Sandeep Malakar | Tuesday, 10 March 2009


OVER the past three to four years, one of Asia's fastest growing industries has been exporting workers, especially to the oil-driven, construction-crazed economies of the Middle East.

Remittances have become a major contributor to foreign exchange earnings and gross domestic products (GDPs), peaking at an estimated $116 billion in 2008.

This year, the money flows were expected to slow as construction projects are shelved and other jobs dry up in the Gulf nations, such Abu Dhabi, Bahrain, Kuwait, Qatar, Saudi Arabia and the United Arab Emirates, which employed up to 13 million foreign workers, 11 million of them from Asia.

The remittances saved millions of families from impoverishment and boosted the region's economies.

Last year, remittances to Asia amounted to $8.9 billion for Bangladesh, $27 billion for China, $30 billion for India, $6.5 billion for Indonesia, $2.2 billion for Nepal, $1.8 billion for Malaysia, $7.0 billion for Pakistan, $16.4 billion for the Philippines, $2.7 billion for Sri Lanka, $5.5 billion for Vietnam and $1.8 billion for Thailand, according to International Labour Organisation (ILO) estimates.

The inflows accounted for 9.5 per cent of Bangladesh's GDP, 2.4 per cent of India's, 15.5 per cent of Nepal's and 11.6 per cent in the Philippines, the UN agency said.

But recession and plummeting oil prices are expected to take a deep bite into the remittance flow in 2009.

The World Bank estimates remittances from South Asians in the Gulf could decline by 9.0 per cent in 2009, compared with a 38-per-cent increase in the previous year.

India would be among the hardest-hit. An estimated 5.0 million Indian migrant workers, who work in six Gulf nations, send home more than one-fifth of India's total overseas remittances.

While India's Ministry of Overseas Affairs insists that the situation is not alarming, there are reports of job losses and wage cuts in the United Arab Emirates and Bahrain in the wake of the falling oil prices and decline in the construction, real estate and tourism sectors because of the ongoing global financial crisis.

:::::

* [TO BE DONE]
(A) From the article on Asian remittances, list every country for which it gives the share of GDP that remittance inflows accounted for, along with that percentage.
(B) Carry the article on Asian remittances forward with the next few paragraphs, starting after its final sentence.

* [RECORDS PROVIDED]

:::::

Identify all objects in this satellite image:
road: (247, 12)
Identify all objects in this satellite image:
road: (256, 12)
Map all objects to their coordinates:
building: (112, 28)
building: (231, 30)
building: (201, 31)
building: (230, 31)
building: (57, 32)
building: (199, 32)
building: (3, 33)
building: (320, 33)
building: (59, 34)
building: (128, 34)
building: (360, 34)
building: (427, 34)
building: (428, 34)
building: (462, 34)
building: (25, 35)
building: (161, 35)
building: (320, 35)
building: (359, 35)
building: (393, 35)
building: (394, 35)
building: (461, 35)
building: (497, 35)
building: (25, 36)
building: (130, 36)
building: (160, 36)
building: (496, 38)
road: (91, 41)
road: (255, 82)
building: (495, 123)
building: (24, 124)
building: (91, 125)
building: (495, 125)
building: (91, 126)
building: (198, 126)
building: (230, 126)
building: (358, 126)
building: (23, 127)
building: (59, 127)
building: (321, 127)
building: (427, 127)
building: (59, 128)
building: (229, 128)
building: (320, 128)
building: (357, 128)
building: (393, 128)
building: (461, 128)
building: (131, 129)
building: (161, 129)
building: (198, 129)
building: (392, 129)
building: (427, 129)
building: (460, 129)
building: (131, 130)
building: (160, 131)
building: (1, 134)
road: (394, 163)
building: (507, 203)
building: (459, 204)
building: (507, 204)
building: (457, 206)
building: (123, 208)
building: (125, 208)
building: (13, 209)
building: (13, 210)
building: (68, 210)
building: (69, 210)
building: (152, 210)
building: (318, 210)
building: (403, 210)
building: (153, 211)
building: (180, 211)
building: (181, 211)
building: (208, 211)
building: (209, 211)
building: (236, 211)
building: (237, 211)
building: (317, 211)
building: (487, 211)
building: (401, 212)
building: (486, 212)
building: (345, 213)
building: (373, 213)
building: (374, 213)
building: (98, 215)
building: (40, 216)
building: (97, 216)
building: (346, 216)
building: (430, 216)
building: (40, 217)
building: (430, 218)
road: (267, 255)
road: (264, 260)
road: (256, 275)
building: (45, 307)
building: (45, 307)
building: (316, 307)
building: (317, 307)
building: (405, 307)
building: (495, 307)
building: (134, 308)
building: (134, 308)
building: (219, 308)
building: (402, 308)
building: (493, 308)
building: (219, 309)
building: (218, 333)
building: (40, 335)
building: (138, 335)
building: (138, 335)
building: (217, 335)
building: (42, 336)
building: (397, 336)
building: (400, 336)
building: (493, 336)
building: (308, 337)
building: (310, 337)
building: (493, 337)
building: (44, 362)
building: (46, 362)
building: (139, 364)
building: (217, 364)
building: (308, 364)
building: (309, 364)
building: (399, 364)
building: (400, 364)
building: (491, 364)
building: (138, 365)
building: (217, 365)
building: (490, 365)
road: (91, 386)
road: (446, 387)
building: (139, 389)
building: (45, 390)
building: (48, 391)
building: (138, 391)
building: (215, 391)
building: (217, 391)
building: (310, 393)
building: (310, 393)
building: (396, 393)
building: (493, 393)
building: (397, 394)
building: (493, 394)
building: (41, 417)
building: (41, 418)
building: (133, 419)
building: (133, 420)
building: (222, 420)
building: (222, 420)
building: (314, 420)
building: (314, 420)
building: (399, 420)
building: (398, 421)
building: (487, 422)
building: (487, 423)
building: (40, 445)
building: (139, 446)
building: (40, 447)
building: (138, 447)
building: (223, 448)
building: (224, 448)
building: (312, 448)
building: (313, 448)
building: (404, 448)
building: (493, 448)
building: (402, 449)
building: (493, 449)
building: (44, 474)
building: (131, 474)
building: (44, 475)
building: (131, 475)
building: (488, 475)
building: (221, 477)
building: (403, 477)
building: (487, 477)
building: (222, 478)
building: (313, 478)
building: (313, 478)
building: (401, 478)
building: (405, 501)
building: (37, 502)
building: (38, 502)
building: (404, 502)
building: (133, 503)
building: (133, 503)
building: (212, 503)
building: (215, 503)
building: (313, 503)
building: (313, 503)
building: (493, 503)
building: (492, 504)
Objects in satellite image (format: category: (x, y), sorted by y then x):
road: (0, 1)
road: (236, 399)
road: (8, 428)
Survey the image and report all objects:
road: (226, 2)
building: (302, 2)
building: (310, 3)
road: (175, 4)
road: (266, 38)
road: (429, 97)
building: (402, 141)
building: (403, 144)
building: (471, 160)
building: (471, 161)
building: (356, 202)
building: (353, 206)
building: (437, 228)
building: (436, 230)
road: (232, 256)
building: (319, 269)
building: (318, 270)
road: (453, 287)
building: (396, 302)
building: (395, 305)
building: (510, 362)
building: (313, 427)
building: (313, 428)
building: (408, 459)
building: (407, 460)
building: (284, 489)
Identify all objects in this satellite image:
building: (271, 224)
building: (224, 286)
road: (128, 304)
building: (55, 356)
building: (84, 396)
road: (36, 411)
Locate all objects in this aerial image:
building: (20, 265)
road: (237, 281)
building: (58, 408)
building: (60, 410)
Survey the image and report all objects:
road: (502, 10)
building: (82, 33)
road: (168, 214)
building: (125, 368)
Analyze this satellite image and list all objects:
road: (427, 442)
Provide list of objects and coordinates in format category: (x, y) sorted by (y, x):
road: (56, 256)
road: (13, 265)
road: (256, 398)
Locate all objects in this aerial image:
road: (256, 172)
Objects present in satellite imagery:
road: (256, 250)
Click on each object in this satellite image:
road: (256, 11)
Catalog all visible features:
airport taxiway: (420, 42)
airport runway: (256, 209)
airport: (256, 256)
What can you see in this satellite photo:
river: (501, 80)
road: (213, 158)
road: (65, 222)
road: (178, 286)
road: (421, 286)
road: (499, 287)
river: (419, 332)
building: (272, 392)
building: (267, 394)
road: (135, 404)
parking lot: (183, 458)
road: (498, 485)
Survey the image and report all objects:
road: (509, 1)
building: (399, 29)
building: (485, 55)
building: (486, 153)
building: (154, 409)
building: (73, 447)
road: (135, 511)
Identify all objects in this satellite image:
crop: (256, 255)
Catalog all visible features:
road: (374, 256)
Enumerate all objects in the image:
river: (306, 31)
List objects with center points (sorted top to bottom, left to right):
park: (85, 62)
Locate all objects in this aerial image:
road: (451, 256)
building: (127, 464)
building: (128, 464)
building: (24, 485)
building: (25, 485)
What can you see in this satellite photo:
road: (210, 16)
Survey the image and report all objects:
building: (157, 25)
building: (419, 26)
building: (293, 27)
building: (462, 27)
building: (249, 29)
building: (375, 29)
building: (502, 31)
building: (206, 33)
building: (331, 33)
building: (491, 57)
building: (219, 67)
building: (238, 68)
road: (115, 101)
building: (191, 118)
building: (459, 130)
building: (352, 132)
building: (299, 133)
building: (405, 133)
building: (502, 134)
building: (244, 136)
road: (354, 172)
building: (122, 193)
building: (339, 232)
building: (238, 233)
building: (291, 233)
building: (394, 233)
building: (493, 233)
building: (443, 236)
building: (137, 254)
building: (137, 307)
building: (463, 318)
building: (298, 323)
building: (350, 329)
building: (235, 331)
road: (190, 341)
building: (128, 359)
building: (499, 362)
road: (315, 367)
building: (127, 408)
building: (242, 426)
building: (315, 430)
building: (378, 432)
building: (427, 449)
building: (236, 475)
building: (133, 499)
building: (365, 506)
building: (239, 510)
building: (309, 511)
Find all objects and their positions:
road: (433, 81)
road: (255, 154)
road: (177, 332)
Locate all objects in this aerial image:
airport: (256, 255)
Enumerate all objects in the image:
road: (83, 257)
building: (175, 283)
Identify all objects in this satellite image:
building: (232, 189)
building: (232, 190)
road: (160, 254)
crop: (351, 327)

:::::

* [ANSWERS GIVEN]
(A)
- Bangladesh: 9.5 per cent
- India: 2.4 per cent
- Nepal: 15.5 per cent
- Philippines: 11.6 per cent

(B)
'Remittances are a catalyst in India's growth as they make up 3.0 per cent of the country's GDP,' one ministry official said. 'A drop in the figures could act as a drag on the economy.'

The Indian consulate in Dubai has said construction firms there had bulk-booked planes to send soon 20,000 to 30,000 workers home on long leave or to divert them to projects in Qatar.

An estimated $260 billion of real estate projects are reported to have been delayed or shelved in the Emirates alone. Dubai's construction boom has crashed, sending thousands of workers back home and thousands of them left cars at the airport as they could not repay anymore.

Pakistan - with 24 per cent of its remittances coming from the United States and 56 per cent coming from the Gulf - was expecting to be hit in the second half of 2009.

Nepal, where remittances sustained the economy during the recent years of civil war and political turbulence, fears that mass layoffs this year would mean more than economic instability at home.

'If hundreds of thousands of people employed in foreign countries are sent home, it could lead to social problems,' Nepalese economist Shankar Sharma said.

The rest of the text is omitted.